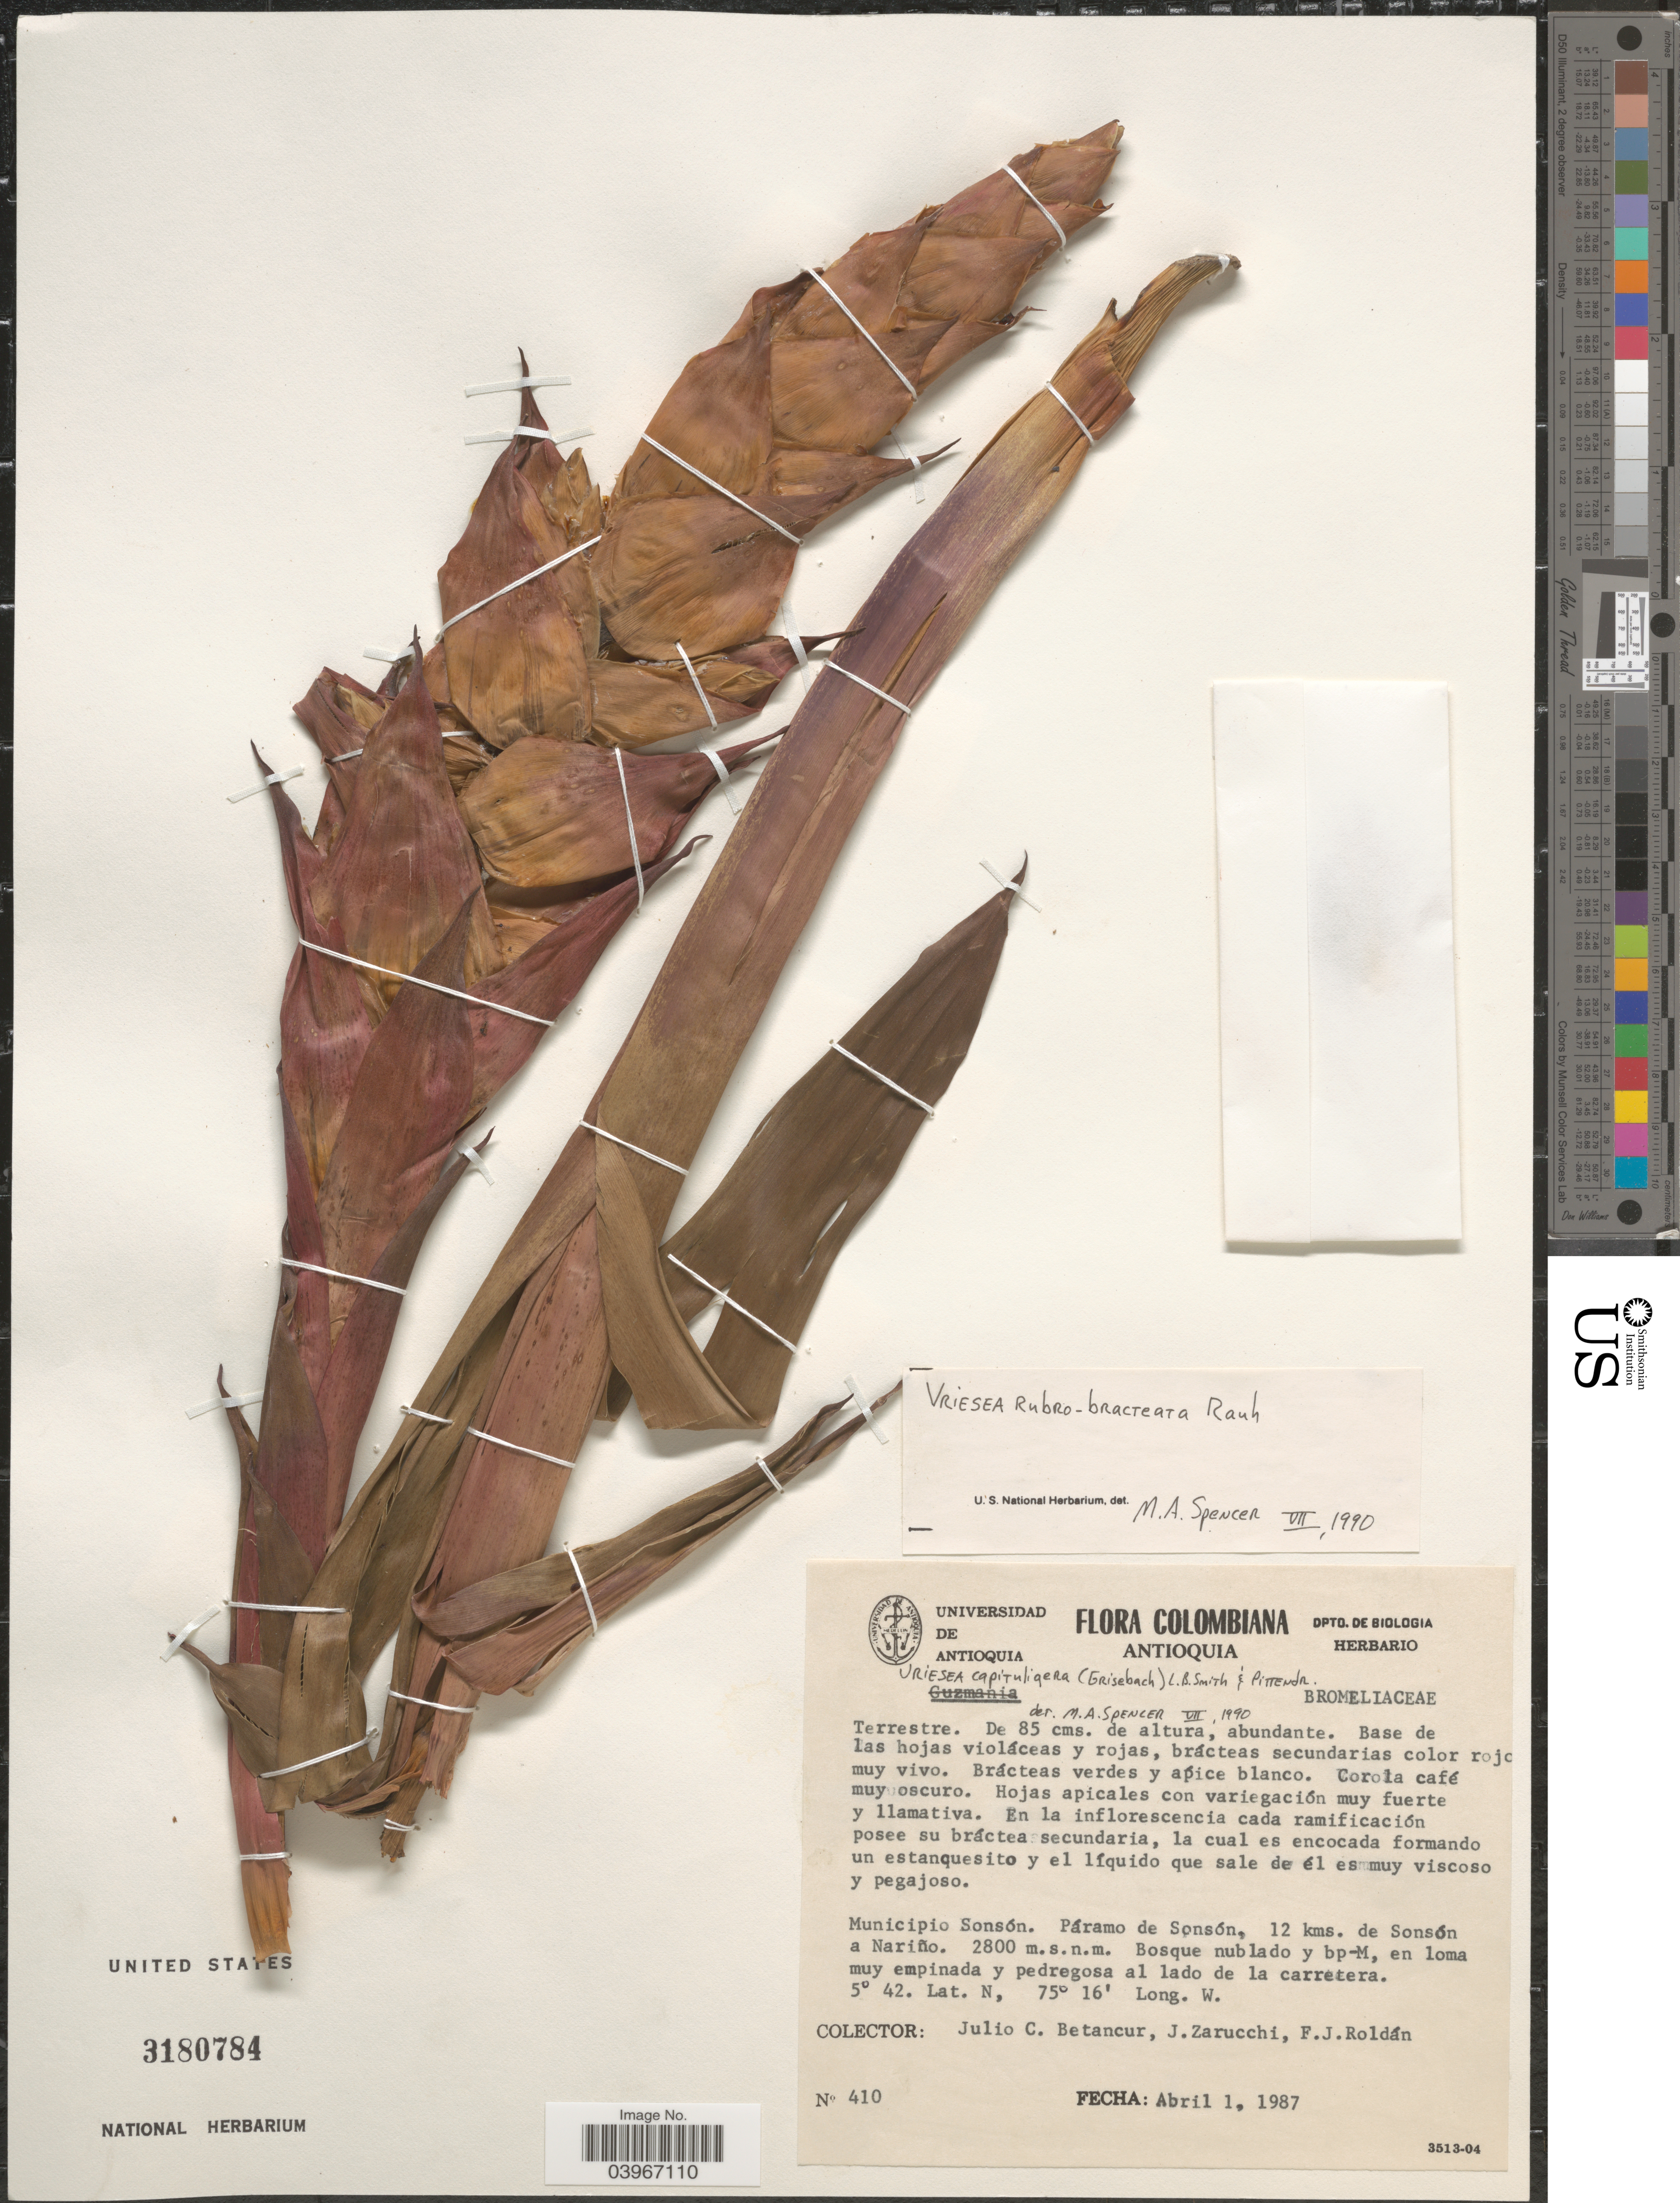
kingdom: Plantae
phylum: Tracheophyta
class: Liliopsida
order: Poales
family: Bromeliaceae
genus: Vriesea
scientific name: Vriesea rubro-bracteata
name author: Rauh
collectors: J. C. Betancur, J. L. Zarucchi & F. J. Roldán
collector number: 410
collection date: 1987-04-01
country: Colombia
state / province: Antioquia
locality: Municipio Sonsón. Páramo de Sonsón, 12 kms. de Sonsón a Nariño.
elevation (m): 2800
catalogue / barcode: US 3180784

• _STATED PROBLEM_:
Rewrite every entry with "locality" changed to "site" and everything else kept the same. Leave out the pictures.

• _RESPONSE_:
kingdom: Plantae
phylum: Tracheophyta
class: Liliopsida
order: Poales
family: Bromeliaceae
genus: Vriesea
scientific name: Vriesea rubro-bracteata
name author: Rauh
collectors: J. C. Betancur, J. L. Zarucchi & F. J. Roldán
collector number: 410
collection date: 1987-04-01
country: Colombia
state / province: Antioquia
site: Municipio Sonsón. Páramo de Sonsón, 12 kms. de Sonsón a Nariño.
elevation (m): 2800
catalogue / barcode: US 3180784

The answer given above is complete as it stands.